Cab İle İlgili Cümleler İngilizce Cümle İçinde Kullanımı
Cab
Cab, bir tür taksi aracıdır.
Örnek cümleler:
- I took a cab to the airport. (Havaalanına taksiyle gittim.)
- We need to find a cab to get to the concert on time. (Konsere zamanında yetişmek için bir taksi bulmalıyız.)
- The cab driver took us on a scenic route. (Taksi şoförü bizi manzaralı bir rotaya götürdü.)
- I always tip the cab driver when I take a taxi. (Taksiye bindiğimde her zaman şoföre bahşiş veririm.)
- The cab pulled up in front of the hotel. (Taksi otelin önüne geldi.)
- Can you call a cab for me, please? (Benim için bir taksi çağırabilir misin lütfen?)
- I shared a cab with a stranger on my way to the train station. (Tren istasyonuna giderken bir yabancıyla taksi paylaştım.)
- The cab company charges extra for rides during peak hours. (Taksi şirketi, yoğun saatlerde yapılan yolculuklar için ekstra ücret alır.)
- I prefer to take a cab rather than drive myself in the city. (Şehirde kendim arabayla gitmek yerine taksiye binmeyi tercih ederim.)
- The cab driver was very talkative and friendly. (Taksi şoförü çok konuşkan ve arkadaş canlısıydı.)
- We were able to hail a cab right away. (Hemen bir taksi çağırabildik.)
- I left my phone in the cab and had to call the company to retrieve it. (Telefonumu takside unuttum ve geri almak için şirketi aramak zorunda kaldım.)
- The cab ride was bumpy and uncomfortable. (Taksi yolculuğu çalkantılı ve rahatsız ediciydi.)
- Cab drivers in this city are known for their reckless driving. (Bu şehirdeki taksi şoförleri, tehlikeli sürüşleriyle bilinirler.)
- We split the cost of the cab ride between the four of us. (Dört kişi arasında taksi yolculuğunun maliyetini paylaştık.)
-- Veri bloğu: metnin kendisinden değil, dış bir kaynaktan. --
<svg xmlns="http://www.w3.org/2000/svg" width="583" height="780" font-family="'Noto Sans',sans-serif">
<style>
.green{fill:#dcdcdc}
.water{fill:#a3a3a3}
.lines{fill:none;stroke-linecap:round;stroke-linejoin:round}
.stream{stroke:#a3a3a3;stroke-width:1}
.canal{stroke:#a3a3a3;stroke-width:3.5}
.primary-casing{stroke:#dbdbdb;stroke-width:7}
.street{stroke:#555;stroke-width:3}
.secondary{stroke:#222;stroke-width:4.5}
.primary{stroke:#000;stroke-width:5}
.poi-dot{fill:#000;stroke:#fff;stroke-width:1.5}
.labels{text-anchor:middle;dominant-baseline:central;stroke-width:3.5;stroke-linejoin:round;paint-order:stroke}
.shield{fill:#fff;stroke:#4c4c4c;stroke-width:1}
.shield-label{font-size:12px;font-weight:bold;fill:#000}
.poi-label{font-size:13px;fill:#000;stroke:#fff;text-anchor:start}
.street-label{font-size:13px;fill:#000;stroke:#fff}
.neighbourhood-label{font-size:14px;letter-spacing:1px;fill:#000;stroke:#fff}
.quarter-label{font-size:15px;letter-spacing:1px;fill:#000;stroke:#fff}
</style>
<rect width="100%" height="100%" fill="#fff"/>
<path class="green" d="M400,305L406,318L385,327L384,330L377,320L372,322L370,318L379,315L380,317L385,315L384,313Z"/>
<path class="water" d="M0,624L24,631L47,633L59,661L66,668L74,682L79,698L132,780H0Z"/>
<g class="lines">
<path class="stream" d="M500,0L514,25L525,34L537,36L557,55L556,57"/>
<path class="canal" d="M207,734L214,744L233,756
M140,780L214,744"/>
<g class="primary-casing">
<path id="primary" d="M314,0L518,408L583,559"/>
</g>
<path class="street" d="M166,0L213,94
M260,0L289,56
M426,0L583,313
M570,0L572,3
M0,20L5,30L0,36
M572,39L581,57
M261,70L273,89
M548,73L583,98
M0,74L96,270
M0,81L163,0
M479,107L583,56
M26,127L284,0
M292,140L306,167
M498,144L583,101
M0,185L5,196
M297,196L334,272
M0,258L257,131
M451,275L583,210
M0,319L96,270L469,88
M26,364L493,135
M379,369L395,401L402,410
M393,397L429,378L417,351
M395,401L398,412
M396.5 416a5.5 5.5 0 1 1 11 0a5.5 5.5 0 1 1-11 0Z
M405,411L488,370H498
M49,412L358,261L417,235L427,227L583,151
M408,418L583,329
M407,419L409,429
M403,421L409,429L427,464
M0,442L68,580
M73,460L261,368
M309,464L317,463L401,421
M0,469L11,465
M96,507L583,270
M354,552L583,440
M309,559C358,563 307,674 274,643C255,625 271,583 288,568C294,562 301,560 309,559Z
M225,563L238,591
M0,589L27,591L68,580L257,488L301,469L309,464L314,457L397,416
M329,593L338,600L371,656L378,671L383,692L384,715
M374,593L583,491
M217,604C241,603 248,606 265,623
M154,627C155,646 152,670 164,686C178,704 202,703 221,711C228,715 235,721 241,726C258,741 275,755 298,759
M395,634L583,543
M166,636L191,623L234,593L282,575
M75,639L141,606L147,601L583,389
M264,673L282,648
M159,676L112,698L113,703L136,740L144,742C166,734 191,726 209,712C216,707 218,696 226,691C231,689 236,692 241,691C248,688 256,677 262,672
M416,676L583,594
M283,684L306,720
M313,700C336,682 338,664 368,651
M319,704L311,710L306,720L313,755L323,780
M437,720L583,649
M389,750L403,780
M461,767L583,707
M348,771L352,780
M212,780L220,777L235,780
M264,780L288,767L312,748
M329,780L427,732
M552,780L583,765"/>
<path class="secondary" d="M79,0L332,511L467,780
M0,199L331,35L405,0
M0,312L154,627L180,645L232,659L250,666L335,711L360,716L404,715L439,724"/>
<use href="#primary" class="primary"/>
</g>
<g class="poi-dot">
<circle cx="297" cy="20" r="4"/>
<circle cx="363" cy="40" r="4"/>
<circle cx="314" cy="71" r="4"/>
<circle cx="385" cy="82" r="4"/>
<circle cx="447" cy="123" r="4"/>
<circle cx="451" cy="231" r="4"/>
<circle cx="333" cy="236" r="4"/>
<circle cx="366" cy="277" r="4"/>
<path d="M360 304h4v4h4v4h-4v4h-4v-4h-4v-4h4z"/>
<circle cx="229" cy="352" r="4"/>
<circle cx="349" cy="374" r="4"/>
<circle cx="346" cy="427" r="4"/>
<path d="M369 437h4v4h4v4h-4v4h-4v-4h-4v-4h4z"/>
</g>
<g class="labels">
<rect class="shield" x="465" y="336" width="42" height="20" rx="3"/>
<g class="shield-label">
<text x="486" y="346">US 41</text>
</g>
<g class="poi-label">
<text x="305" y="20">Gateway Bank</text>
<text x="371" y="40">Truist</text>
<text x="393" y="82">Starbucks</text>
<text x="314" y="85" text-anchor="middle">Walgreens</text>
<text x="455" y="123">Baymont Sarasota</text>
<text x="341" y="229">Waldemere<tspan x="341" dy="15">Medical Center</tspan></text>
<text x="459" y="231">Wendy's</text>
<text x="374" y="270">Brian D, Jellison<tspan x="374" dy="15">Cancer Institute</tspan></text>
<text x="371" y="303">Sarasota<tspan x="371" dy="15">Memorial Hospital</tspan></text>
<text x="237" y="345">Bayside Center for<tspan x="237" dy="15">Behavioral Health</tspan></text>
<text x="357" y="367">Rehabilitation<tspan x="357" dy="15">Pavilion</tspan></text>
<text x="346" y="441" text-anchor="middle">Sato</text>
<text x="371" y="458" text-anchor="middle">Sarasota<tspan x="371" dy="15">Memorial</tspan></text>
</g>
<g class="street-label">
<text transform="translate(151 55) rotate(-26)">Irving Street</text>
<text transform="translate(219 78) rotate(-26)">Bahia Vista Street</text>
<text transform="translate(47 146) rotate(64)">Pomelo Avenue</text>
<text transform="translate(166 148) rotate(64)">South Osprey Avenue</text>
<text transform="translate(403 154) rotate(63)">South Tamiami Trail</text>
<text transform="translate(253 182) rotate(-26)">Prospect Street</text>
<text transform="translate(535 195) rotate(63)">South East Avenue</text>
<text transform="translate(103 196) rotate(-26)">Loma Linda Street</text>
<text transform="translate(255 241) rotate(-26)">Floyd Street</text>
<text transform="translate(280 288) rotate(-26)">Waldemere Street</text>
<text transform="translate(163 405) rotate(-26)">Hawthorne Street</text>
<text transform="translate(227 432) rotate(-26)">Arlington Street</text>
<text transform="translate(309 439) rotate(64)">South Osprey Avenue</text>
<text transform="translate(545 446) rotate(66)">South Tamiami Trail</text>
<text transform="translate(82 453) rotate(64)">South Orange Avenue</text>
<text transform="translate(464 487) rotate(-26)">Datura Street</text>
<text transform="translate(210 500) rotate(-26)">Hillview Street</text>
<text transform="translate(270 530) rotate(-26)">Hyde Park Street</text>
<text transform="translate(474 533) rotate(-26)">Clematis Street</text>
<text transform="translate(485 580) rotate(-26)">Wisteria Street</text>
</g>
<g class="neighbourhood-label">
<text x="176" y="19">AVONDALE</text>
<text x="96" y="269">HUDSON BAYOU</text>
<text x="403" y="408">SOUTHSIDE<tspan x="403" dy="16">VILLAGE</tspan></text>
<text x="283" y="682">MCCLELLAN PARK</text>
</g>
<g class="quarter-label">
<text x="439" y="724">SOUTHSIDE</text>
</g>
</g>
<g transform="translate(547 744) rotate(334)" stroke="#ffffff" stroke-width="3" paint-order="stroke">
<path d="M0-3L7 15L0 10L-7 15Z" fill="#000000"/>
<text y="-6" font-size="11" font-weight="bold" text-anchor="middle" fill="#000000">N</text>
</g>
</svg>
- I had to flag down a cab on the busy street. (Yoğun bir caddede taksi durdurmak zorunda kaldım.)
- The cab driver offered to take us on a tour of the city. (Taksi şoförü bize şehir turu yapmayı teklif etti.)
- Cab fares have gone up in the past year. (Taksi ücretleri geçen yıl arttı.)
- I always feel safer taking a cab late at night. (Gece geç saatte taksiye binerken her zaman daha güvende hissederim.)
- The cab driver was able to avoid traffic and get us to our destination quickly. (Taksi şoförü trafikten kaçmayı başardı ve bizi hızlı bir şekilde hedefimize ulaştırdı.)
Cab (Devamı)
- I was running late, so I had to take a cab to make it to the meeting on time. (Geç kaldığım için toplantıya zamanında yetişmek için taksiye binmek zorunda kaldım.)
- The cab driver was very helpful and even helped me with my luggage. (Taksi şoförü çok yardımseverdi ve hatta bavulumla bile yardımcı oldu.)
- Cab drivers usually know the quickest routes to get around the city. (Taksi şoförleri genellikle şehirde gezmek için en hızlı rotaları bilirler.)
- I always make sure to confirm the cab fare with the driver before getting in. (Taksiye binmeden önce, ücreti şoförle teyit etmeyi her zaman yaparım.)
- The cab company offers a discount for first-time riders. (Taksi şirketi, ilk defa binenlere indirim sunar.)
- I prefer to pay for my cab rides with a credit card. (Taksi yolculuklarımı kredi kartımla ödemeyi tercih ederim.)
- The cab driver had a GPS system to help navigate the city. (Taksi şoförü, şehirde yolculuk yapmak için bir GPS sistemi kullanıyordu.)
- We had trouble finding a cab during rush hour. (Trafik saatlerinde taksi bulmakta zorlandık.)
- The cab driver asked if we wanted to listen to music during the ride. (Taksi şoförü, yolculuk sırasında müzik dinleyip dinlemediklerimizi sordu.)
- Cab drivers are required to have a valid license and insurance to operate. (Taksi şoförleri işletmek için geçerli bir lisans ve sigorta sahibi olmak zorundadır.)